David Goldenberg, writing in the online magazine Gelf, takes the “New” SATs to task. Most disturbing is the effect that the changes to the test are likely to have on minorities. Discussing the removal of verbal analogies and quantitative comparisons from the test, David writes:
Ironically, the two sections that were eliminated were the same two in which minorities consistently overperformed, according to research done by Jay Rosner, the Executive Director of the Princeton Review Foundation, a non-profit branch of the testing company that, among other things, serves as an advocate for low-income and minority students. By analyzing scores from hundreds of thousands of students, Rosner has shown that both the quantitative comparisons and the analogies sections were relatively advantageous to black students, meaning that the score gap between blacks and whites was significantly lower in those sections.

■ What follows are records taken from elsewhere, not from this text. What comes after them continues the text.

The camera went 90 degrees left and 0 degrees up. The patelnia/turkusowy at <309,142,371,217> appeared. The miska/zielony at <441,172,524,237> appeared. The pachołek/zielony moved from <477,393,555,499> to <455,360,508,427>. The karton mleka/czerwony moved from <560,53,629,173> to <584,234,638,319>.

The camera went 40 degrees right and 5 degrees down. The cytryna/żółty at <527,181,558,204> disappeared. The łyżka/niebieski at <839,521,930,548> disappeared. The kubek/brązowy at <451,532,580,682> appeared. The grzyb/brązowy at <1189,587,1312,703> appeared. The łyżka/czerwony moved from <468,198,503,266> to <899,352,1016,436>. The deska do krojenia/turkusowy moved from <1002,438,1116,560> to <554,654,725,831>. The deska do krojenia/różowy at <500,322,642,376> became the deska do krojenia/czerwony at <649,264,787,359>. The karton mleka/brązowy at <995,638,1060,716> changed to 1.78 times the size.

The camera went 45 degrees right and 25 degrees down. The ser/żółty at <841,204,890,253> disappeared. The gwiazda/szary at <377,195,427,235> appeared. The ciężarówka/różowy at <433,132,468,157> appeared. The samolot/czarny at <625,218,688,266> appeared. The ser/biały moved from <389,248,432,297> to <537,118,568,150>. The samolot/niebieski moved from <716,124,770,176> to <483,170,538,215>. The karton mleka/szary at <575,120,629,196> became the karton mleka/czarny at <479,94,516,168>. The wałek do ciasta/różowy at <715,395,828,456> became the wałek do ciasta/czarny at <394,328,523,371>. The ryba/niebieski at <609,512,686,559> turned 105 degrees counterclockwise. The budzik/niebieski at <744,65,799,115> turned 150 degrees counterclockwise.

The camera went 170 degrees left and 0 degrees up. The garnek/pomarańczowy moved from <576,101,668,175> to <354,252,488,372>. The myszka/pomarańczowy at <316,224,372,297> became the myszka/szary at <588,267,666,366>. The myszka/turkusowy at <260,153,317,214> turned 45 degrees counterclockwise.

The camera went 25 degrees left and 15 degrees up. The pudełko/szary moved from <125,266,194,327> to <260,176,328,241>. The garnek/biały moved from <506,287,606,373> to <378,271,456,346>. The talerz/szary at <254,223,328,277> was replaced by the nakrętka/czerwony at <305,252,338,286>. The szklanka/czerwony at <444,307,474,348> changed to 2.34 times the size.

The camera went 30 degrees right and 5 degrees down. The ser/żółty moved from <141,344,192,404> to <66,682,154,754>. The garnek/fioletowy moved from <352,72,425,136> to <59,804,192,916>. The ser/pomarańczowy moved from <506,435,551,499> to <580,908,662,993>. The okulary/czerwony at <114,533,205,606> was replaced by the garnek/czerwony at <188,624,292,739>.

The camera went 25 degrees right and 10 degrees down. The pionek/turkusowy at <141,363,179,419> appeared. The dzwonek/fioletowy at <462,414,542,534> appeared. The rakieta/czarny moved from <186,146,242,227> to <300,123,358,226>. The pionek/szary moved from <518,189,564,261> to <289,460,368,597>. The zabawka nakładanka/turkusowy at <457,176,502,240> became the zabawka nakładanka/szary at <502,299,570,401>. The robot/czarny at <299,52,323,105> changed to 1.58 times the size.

Equally bad is the new mandatory writing section, which is really just a repackaged version of the essay section from what was known as the SAT II. Another SAT tutor, Pat Welsh, writing in the Washington Post, sites a report [PDF] by the National Center for Fair & Open Testing which states that
The SAT II “Writing” Test was never very popular. Fewer than 100 colleges in the nation required it, in part because it was a weak predictor of college grades, especially for African Americans and Latinos.
Especially troubling for students from underprivileged backgrounds is the fact that coaching can have a big impact on performance on the writing section. As David writes:
But the new writing section (read: a barely modified old writing SAT II) is perhaps the most coachable of any part of any SAT, including all of the SAT II subject tests. (Another ICR survey found that students who received Princeton Review tutoring on their Writing SAT II raised their scores an average of 137 points. Comparable preparation on other SAT II subject tests yielded an increase of around 80 points).
So the new, improved, SAT is really just more of the same, if not worse.